P.I.- Não sei como chegaram a esta conclusão nem de que tipo de informação dispõem.
- As reuniões envolveram todos as participantes? Pôde perceber que tipo de discussões estavam a acontecer?
P.I. – O que sucede é que no processo, os governos têm conhecimento dos artigos da convenção e preparam um relatório antes da audiência. Macau enviou o seu relatório no final de 2012. Após a leitura, o comité marcou reunião para Setembro e, cerca de seis meses antes, em Fevereiro, reuniu dados de organizações não-governamentais que puderam enviar os seus representantes e Genebra para um diálogo com os membros do comité. A partir daí, o órgão prepara uma lista de questões para os governos onde pede informação adicional. É enviada a informação e a sessão é pública, ficando até online. Na nossa sessão, de seis horas, a maior parte das questões teve que ver com o Continente. Houve uma parte dedicada a perguntas aos dirigentes de Hong Kong e Macau. As organizações não-governamentais ficam sentadas no fim da sala e escutam apenas, não podem colocar questões.

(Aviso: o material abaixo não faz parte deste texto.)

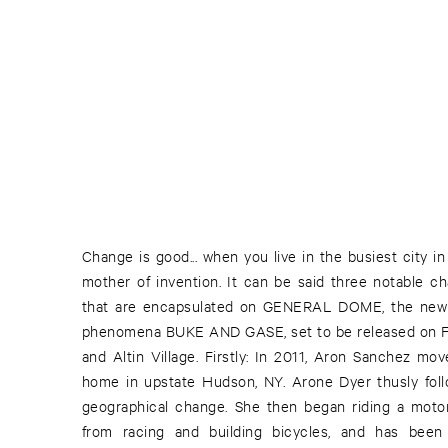
Change is good... when you live in the busiest city i
guitar pedals in his ever-enduring chase for the "perf
mother of invention. It can be said three notable 
date, he has yet to find. Thirdly: Out with the old 
that are encapsulated on GENERAL DOME, the new fu
creation by their friend now replaces the wooden
phenomena BUKE AND GASE, set to be released on F
Arone's hands. This new “battle axe” is made of stee
and Altin Village. Firstly: In 2011, Aron Sanchez mo
with a halved pipe acting as the neck. And so - hot
home in upstate Hudson, NY. Arone Dyer thusly foll
Function Falls EP, a widespread US- & UK-tour wi
geographical change. She then began riding a motor
Flying Lotus and Death Grips in New York, and after b
from racing and building bicycles, and has been
(!) ATP-Festivals in a row, one curated by Shellac a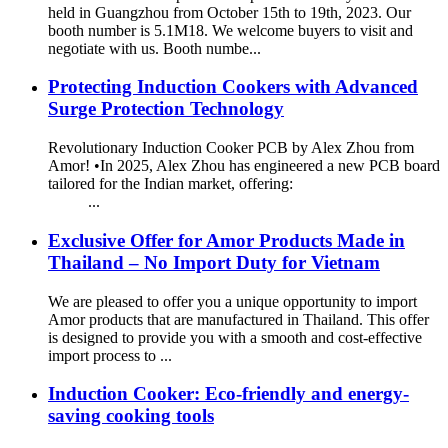
held in Guangzhou from October 15th to 19th, 2023. Our
booth number is 5.1M18. We welcome buyers to visit and
negotiate with us. Booth numbe...
Protecting Induction Cookers with Advanced
Surge Protection Technology
Revolutionary Induction Cooker PCB by Alex Zhou from
Amor! •In 2025, Alex Zhou has engineered a new PCB board
tailored for the Indian market, offering:
...
Exclusive Offer for Amor Products Made in
Thailand – No Import Duty for Vietnam
We are pleased to offer you a unique opportunity to import
Amor products that are manufactured in Thailand. This offer
is designed to provide you with a smooth and cost-effective
import process to ...
Induction Cooker: Eco-friendly and energy-
saving cooking tools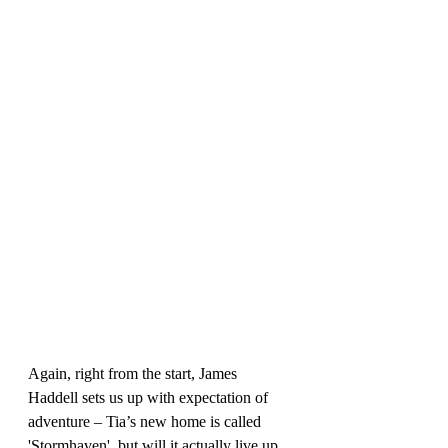
Again, right from the start, James 
Haddell sets us up with expectation of 
adventure – Tia’s new home is called 
'Stormhaven', but will it actually live up 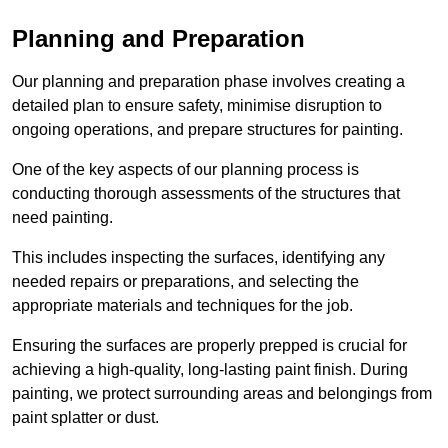
Planning and Preparation
Our planning and preparation phase involves creating a
detailed plan to ensure safety, minimise disruption to
ongoing operations, and prepare structures for painting.
One of the key aspects of our planning process is
conducting thorough assessments of the structures that
need painting.
This includes inspecting the surfaces, identifying any
needed repairs or preparations, and selecting the
appropriate materials and techniques for the job.
Ensuring the surfaces are properly prepped is crucial for
achieving a high-quality, long-lasting paint finish. During
painting, we protect surrounding areas and belongings from
paint splatter or dust.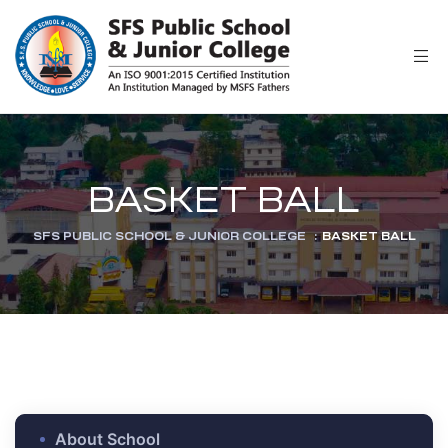
r
BASKET BALL
SFS PUBLIC SCHOOL & JUNIOR COLLEGE
:
BASKET BALL
ion
About School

- Refere que uma das preocupações é a de que estas vítimas menores estejam a ser repatriadas para voltarem imediatamente a seguir. Devia haver um sistema mais eficaz de identificação de criminosos e vítimas nas fronteiras?
P.I. – Porque se trata de tráfico, é necessária a colaboração entre as duas jurisdições, Continente e Macau. Tudo passa pela prevenção, detecção e reabilitação. O comité da ONU pede que se olhe para as razões que fazem com que as crianças estejam a ser traficadas. Há que ver como as crianças estão a crescer nos diferentes países, quais os cuidados que recebem, porque são raptadas e traficadas. Há também crianças cuja situação doméstica é tal que as leva a querer atravessar a fronteira, acabando por ser sujeitas a prostituição infantil, por exemplo. É ainda necessário perceber o seu contexto de origem e aquilo para que voltam após repatriadas prevenindo que voltem a ser traficadas. É necessária muita cooperação.

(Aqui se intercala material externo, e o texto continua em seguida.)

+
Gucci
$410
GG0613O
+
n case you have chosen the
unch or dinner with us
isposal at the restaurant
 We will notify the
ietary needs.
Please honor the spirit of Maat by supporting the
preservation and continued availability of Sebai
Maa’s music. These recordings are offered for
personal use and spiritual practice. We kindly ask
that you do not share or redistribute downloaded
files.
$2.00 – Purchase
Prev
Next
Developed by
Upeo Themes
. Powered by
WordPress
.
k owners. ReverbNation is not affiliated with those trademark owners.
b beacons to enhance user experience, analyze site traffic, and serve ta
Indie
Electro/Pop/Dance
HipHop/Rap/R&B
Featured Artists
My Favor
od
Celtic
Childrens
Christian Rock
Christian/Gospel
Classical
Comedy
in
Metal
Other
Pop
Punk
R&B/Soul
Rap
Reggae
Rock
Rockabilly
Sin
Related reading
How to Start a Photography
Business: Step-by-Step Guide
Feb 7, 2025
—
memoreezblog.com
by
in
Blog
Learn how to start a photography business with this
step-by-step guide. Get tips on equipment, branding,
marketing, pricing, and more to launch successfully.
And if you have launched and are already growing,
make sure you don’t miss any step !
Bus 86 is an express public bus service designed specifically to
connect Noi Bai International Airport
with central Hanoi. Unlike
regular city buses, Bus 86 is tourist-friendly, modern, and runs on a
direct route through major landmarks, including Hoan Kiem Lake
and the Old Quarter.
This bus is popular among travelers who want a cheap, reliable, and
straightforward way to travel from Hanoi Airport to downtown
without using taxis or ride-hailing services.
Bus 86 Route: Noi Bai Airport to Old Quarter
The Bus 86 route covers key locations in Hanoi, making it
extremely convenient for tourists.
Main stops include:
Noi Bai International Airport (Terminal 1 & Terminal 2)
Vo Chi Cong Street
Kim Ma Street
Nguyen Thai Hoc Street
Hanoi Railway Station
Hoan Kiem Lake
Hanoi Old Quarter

- Ainda assim os menores não deviam conseguir atravessar a fronteira sozinhos. Como é que isto acontece?
P.I. – Não conheço profundamente a situação em Macau. Mas em Hong Kong, por exemplo, há formas de entrar legitimamente na fronteira ou ainda com documentos falsos. Também podem chegar de barco clandestinamente. O controlo de fronteiras é importante, mas há que verificar a autenticidade dos documentos e averiguar circunstâncias suspeitas. Poderá haver muitas formas de entrar num país ou região sem ter de passar nas fronteiras.
- Outra questão que a ONU aborda é o sistema de adopção vigente em Macau, com muitas crianças ao cuidado de instituições e não em ambiente familiar.
P.I. – Olhando para as estatísticas do relatório, vê-se que há muito poucas adopções. Há assim tão poucas crianças disponíveis para adopção? Há crianças normais a serem adoptadas. E crianças portadoras de deficiência? Como é que se está a gerir a situação destas crianças? Sei também que há preocupação em Macau com a condição de adolescentes que pretendem abdicar dos filhos, mas é necessário que tenham 18 anos para que haja adopção. Isto beneficia as crianças? Quanto mais cedo puderem ser adoptadas, melhor. Manter estes bebés em instituições não é desejável de todo. Há por outro lado um sistema de acolhimento familiar, mas para crianças entre os três e os 12 anos, que poderá ser estendido até 18 anos. Mas não para as crianças até três anos. O Comité recomenda aos governos que procurem, sistematicamente, formas de retirar as crianças das instituições, e não o contrário.